On sait ce qu’il advint de ce traité que la France et le Royaume-Uni s’empressèrent de remplacer par celui de Lausanne, signé en 1923, qui organisa leur tutelle sur les possessions ottomanes au Proche-Orient et abandonna l’Arménie et les Kurdes à leur triste sort. Pis, ce traité permit la réalisation de ce que la partie turque qualifia de « stabilisation de l’homogénéité ethno-religieuse » et qui se traduisit dans les faits par l’expulsion d’un million et demi de Grecs de Turquie. Un tiers d’entre eux moururent avant d’atteindre les côtes grecques. Ce génocide des Grecs de Turquie ne doit pas non plus être oublié.
Le traité de Lausanne a posé les bases de l’identité religieuse et ethnique du nouvel État turc. Un ministre de la justice de Mustafa Kemal Atatürk déclarait en 1930 : « que tous, les amis, les ennemis et les montagnes sachent bien que le maître de ce pays, c’est le Turc. Ceux qui ne sont pas de purs Turcs n’ont qu’un seul droit dans la patrie turque : c’est le droit d’être le serviteur, c’est le droit à l’esclavage ».
La France accepta tout, jusqu’à l’opprobre de céder à la Turquie, en juin 1939, le sandjak d’Alexandrette qui appartenait au territoire de la Syrie placée sous son mandat.
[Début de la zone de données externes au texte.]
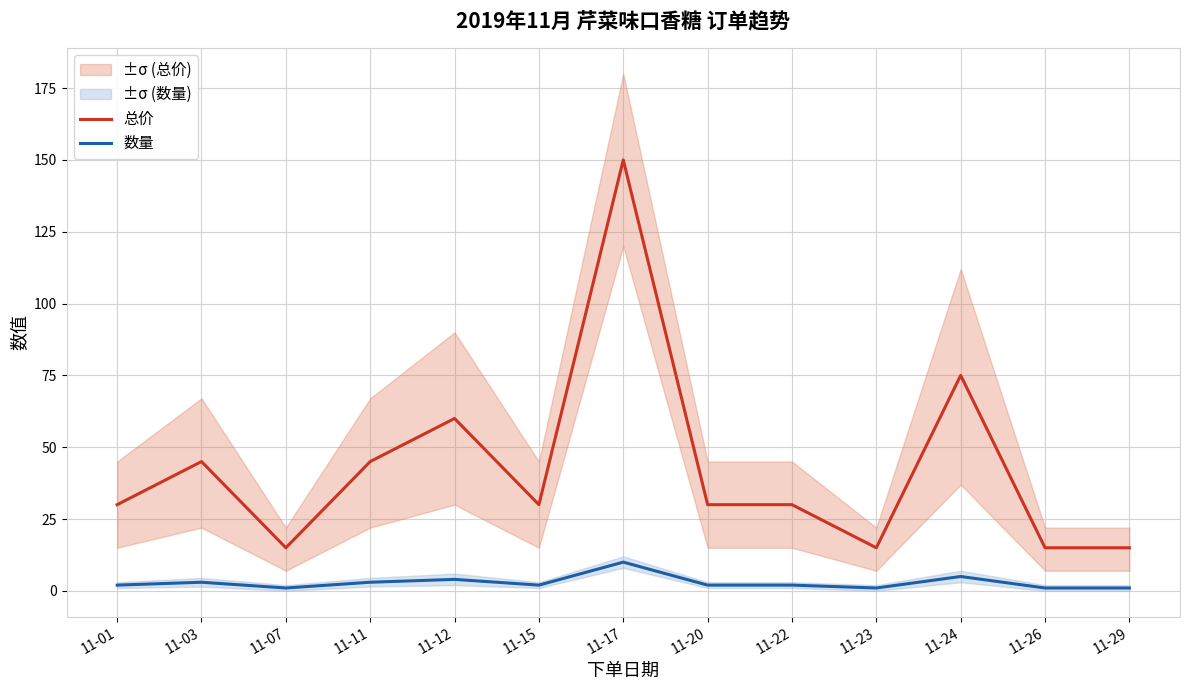

How many values in the 数量 series are below 2?

4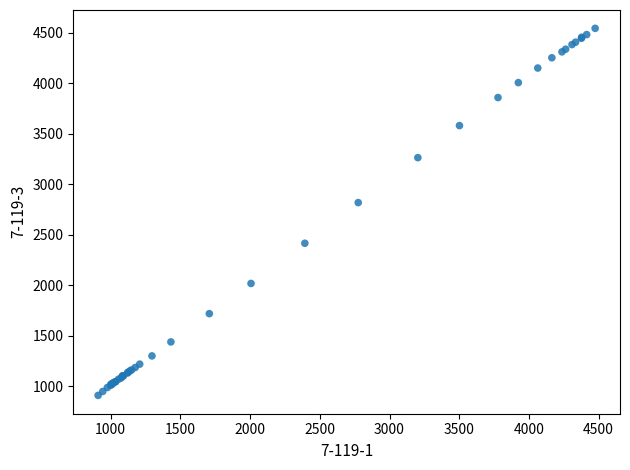

What Y value in the scatter plot is closest to 2728?

2819.7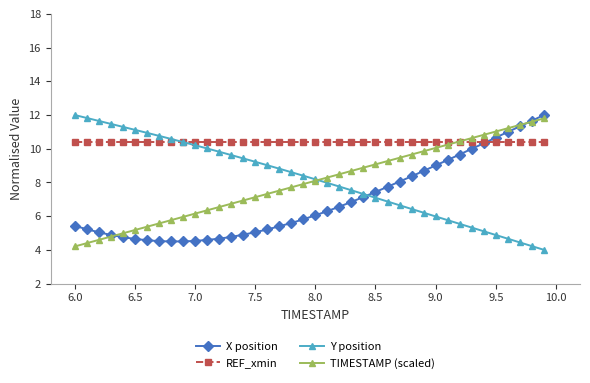

Count the number of categories in the chart.

40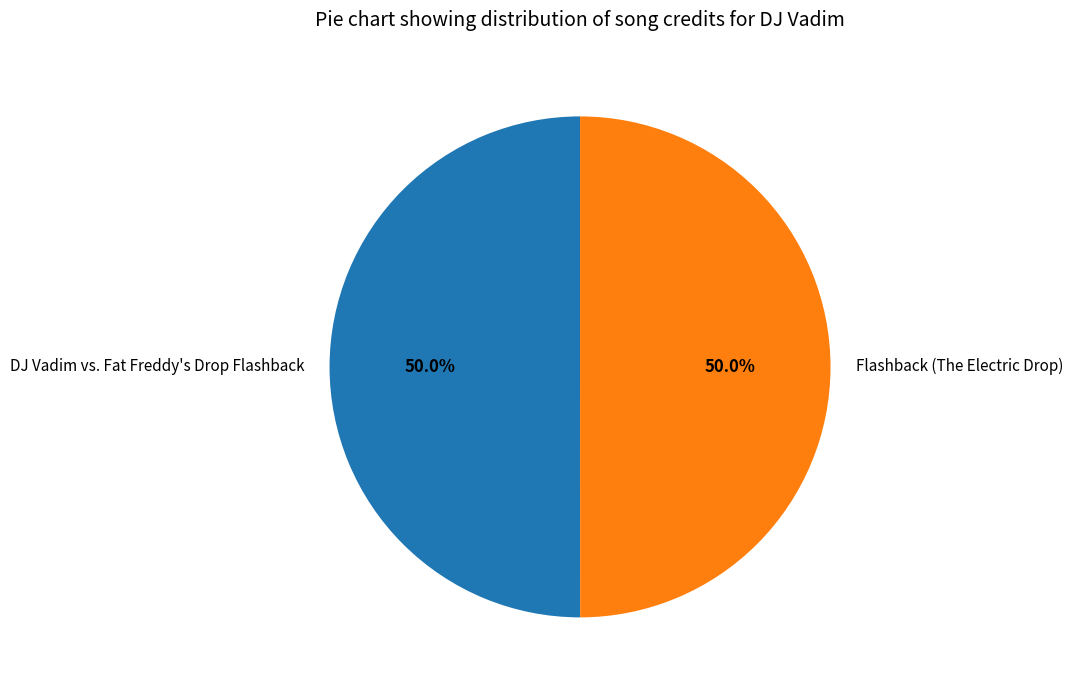

What is the total percentage of Flashback (The Electric Drop) and DJ Vadim vs. Fat Freddy's Drop Flashback?

100.0%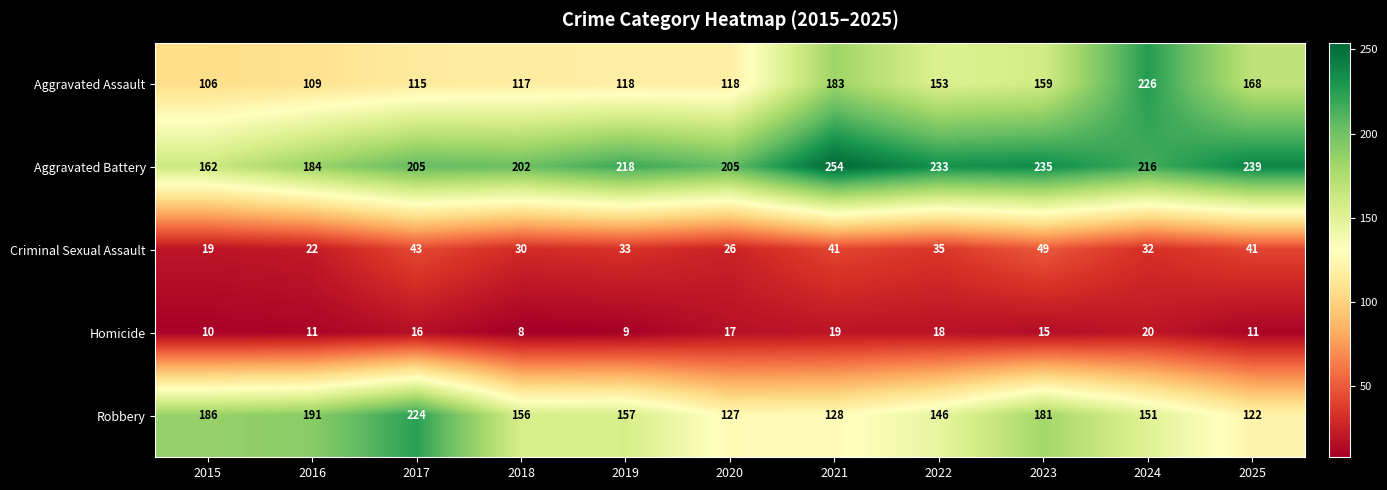

What is the sum of the Robbery values at 2019 and 2024?

308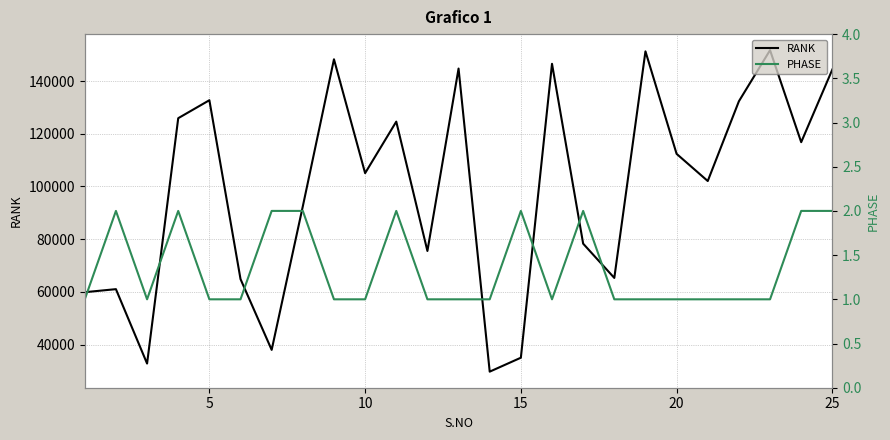

What is the lowest value of the RANK series?

29693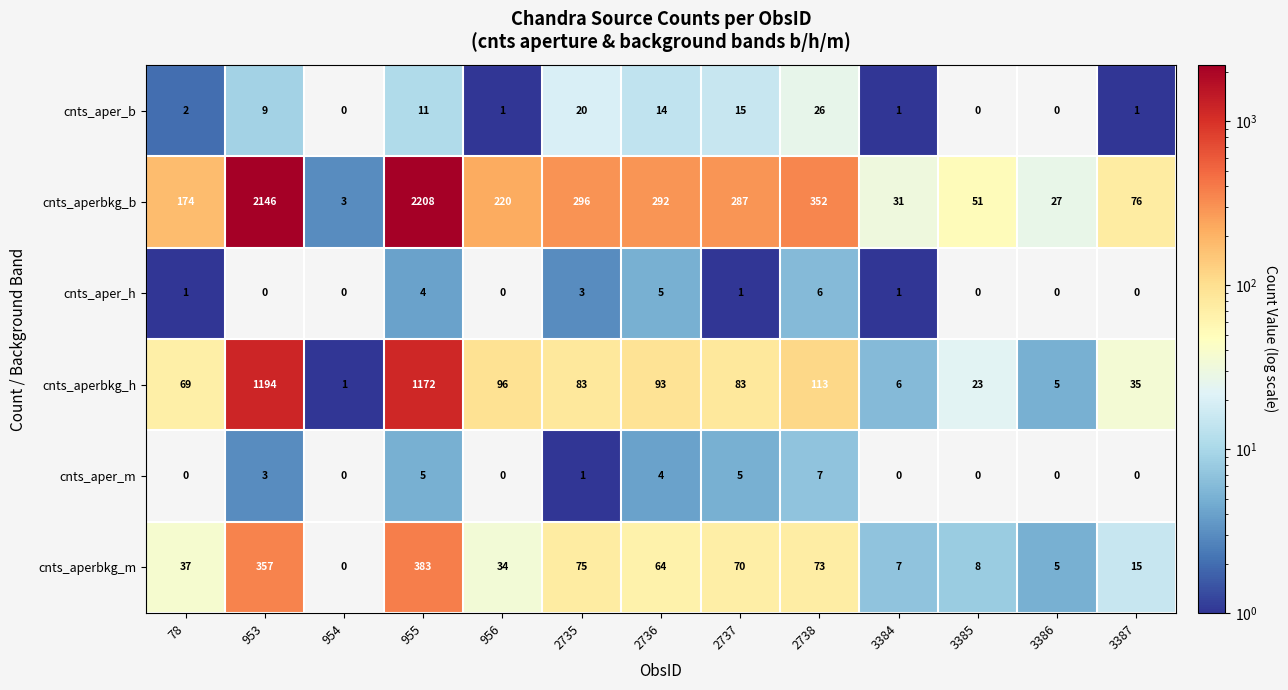

What is the sum of all cnts_aperbkg_h values?

2973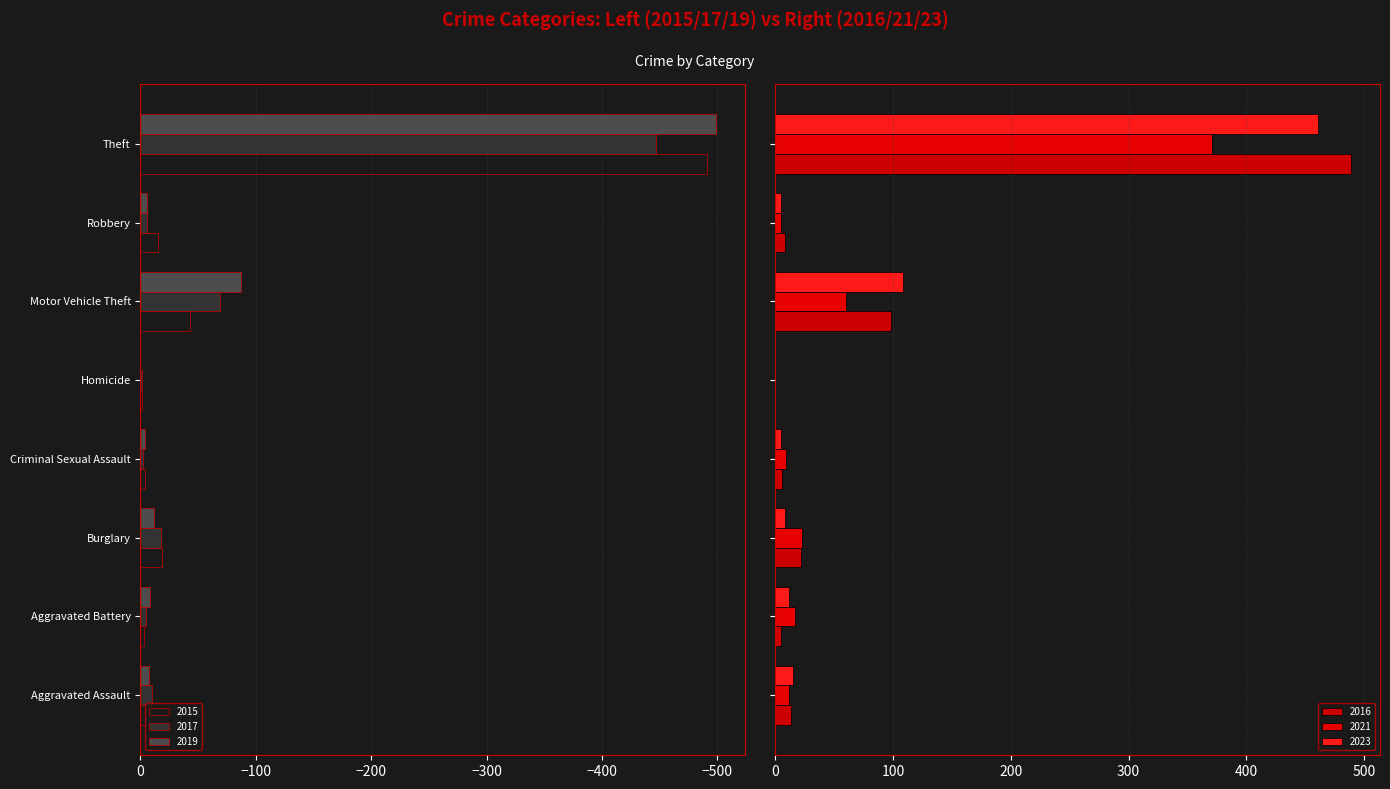

What is the label of the 2nd bar from the left?

Aggravated Battery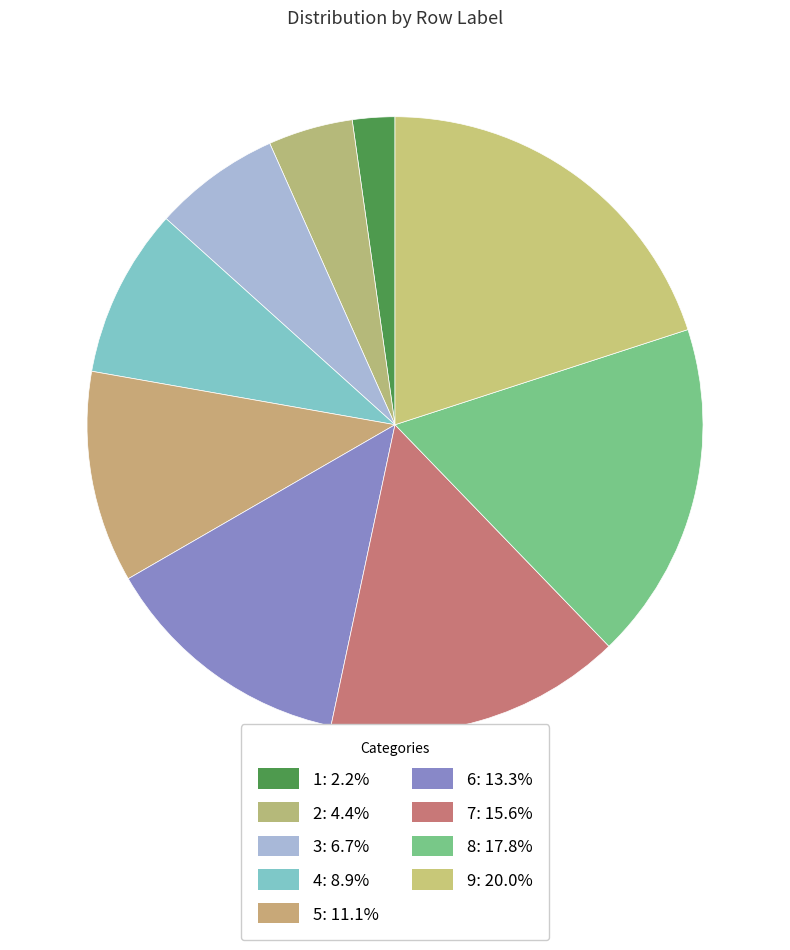

True or false: 3 accounts for 7% of the total.

True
Les 50 000 Arméniens, Grecs et Assyriens qui y vivaient prirent eux aussi le chemin de l’exil.
Dans votre résolution, chers collègues, vous écrivez que « la France [a un] devoir historique et moral de protection des minorités chrétiennes d’Orient ». L’histoire nous enseigne qu’elle ne l’a assumé que lorsqu’il pouvait satisfaire ses ambitions géo-politiques. Ce pragmatisme sans scrupule a considérablement affaibli ces communautés et en tout premier lieu celle des Assyro-Chaldéens, sans doute parce que la diversité de ses composantes, linguistiques, religieuses et ethniques la rendait encore plus fragile.
Minoritaires parmi les minorités, persécutés parmi les persécutés et oubliés parmi les oubliés, les Assyro-Chaldéens n’ont cessé de subir les conséquences des bouleversements de l’histoire tumultueuse du Proche-Orient. La France, en reconnaissant le génocide arménien, qui ne concerne pas seulement les Arméniens, ne les a pas ignorés. Le mérite de cette résolution est de les associer plus distinctement à l’hommage rendu à tous les morts de 1915.